DUBLIN CITY University has announced a “major commitment” to online education.
By 2015 it is expected that more than 80 per cent of university programmes will be available online or in a combination of online and face-to-face approaches.
“The way students are engaging with information is changing dramatically,” , said Prof Brian MacCraith, DCU president. “And the future of learning is blended – a blend of the traditional face to face, the online synchronous and the online asynchronous.”
It is also planned to train staff and make about 30 programmes available online or with blended content as soon as the 2012-13 academic year.
“We are recognising that the way students learn, access information and collaborate is through online platforms,” Prof MacCraith told The Irish Times. . “The motivation is to improve the student education experience through technology-enhanced learning platforms.”
He described how content could be delivered as podcasts, real-time online tutorials and e-learning.
“There are going to be a range of experiences for the student. It’s getting away from the direct transmission approach to a more participative approach.”

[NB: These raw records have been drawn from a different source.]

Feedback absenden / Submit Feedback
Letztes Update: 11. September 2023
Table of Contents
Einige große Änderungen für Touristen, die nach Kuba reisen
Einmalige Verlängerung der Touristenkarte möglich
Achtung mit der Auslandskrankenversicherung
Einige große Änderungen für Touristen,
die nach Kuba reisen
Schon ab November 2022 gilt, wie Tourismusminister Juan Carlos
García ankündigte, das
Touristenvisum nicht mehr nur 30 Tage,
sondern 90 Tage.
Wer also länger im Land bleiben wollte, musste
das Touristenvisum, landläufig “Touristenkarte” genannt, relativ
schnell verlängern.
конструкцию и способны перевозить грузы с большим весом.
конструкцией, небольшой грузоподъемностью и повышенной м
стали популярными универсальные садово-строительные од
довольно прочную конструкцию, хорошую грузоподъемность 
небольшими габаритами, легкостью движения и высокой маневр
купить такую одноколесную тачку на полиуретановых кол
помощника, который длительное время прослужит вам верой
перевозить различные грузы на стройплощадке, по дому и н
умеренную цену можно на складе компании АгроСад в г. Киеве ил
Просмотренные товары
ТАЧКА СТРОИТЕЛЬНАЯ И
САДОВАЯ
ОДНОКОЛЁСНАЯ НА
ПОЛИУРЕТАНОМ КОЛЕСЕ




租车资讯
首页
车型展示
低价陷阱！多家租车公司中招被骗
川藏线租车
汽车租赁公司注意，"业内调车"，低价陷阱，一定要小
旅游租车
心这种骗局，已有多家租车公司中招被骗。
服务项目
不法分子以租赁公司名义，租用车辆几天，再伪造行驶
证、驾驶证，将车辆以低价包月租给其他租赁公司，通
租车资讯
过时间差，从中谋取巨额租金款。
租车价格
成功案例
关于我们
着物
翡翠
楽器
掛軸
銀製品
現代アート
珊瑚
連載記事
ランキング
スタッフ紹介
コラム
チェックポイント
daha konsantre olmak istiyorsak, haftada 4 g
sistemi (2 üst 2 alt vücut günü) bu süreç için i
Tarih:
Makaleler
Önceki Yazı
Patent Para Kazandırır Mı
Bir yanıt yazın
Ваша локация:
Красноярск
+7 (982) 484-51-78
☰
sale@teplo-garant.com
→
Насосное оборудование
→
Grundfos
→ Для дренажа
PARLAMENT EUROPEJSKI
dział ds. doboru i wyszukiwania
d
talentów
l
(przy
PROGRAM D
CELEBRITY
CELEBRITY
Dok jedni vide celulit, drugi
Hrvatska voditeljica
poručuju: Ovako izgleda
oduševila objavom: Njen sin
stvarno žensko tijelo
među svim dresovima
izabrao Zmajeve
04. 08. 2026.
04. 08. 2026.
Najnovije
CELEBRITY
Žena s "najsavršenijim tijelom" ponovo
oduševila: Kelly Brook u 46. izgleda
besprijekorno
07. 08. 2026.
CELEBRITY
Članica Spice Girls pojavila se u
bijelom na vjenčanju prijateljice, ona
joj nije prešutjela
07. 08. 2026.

By next year, the university hopes more than 100 academic staff will have completed training in online education, and a further 200 will be trained by 2015.
“There’s a recognition that this is not about putting your lecture notes up online,” Prof MacCraith said.
“In deploying all these platforms, you only get the enhancement of learning if it’s based on good pedagogical practice.”
The strategy stands to facilitate teaching links with overseas partners too, said Prof MacCraith. “The global dimension to this is significant,” he said. “It allows us to embrace teaching and learning collaborations with partners in India, the US and China.”
This month also sees the start of a pilot trial where DCU is partnering Google to provide Google-powered laptops called Chromebooks to selected students. It is the first European university to do so, according to Prof MacCraith.
To demonstrate the capabilities of online technology, Tuesday’s launch at the Helix in Glasnevin featured a live chat over Skype between Prof MacCraith and learning technology analyst Elliot Masie, who was teaching a class in the Wharton business school at the University of Pennsylvania.
“If we just listen to the hype, we will be taken in the wrong direction,” said Mr Masie during the exchange. “Don’t look for a solution, look for an environment where many solutions can happen.”